La cucina dell’ambasciata: gesti lenti, tensione controllata, rispetto assoluto
Oggi Giorgio è lo chef dell’Ambasciatore. Non un ruolo qualunque, ma una posizione che somiglia molto a una regia diplomatica. “Quando si cucinano pranzi per capi di stato, attori famosi, ministri, non puoi sbagliare. Il tempo non perdona. E nemmeno il risotto”, sorride.
Ogni menu è un abito su misura: si studiano gli ospiti, le eventuali intolleranze, la provenienza culturale. Si scelgono i piatti, si abbinano i vini – rigorosamente italiani – e si bilancia tutto con l’occhio attento dell’Ambasciatore. A tavola, il cerimoniale è rigoroso: prima le ospiti donne, poi a scendere, fino a lui. “Anche questo è diplomazia”, dice Giorgio. “Anche questo è racconto.”
Ospiti illustri e il raviolo del San Domenico
Da questa cucina, Giorgio ha servito piatti per il Presidente Mattarella – un light lunch a base di vitello tonnato, sartù di riso e cremoso al limone. Tra gli ospiti per cui ha cucinato, anche Roberto Bolle, Colin Firth e Stanley Tucci. Ma il piatto che tutti ricordano è uno: il raviolo di ricotta, spinaci e tuorlo intero, servito con Grana Padano, burro nocciola e tartufo. “Un omaggio al San Domenico di Imola. Un lascito del mio maestro e amico, Danilo.” È il piatto che più rappresenta il suo stile: raffinato, ma legato alla terra. Pieno. Sincero.

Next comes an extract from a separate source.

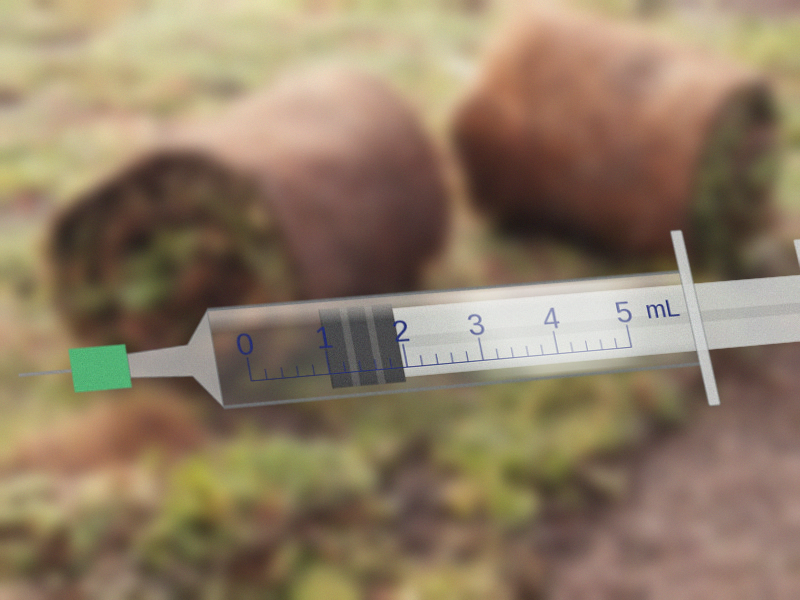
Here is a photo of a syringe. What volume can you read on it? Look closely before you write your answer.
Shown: 1 mL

Made in Italy, senza compromessi
Se si dovesse riassumere in una parola la cucina di Giorgio, sarebbe “fedeltà”. Ai prodotti, ai valori, alla cultura. “Non faccio contaminazioni. Cucino italiano, punto.” La scelta delle materie prime è un atto di rispetto: DOP, IGP, stagionalità, collaborazione con consorzi e fornitori fidati. “Anche se sei a Londra, non puoi perdere l’anima. Il piatto parla per te.”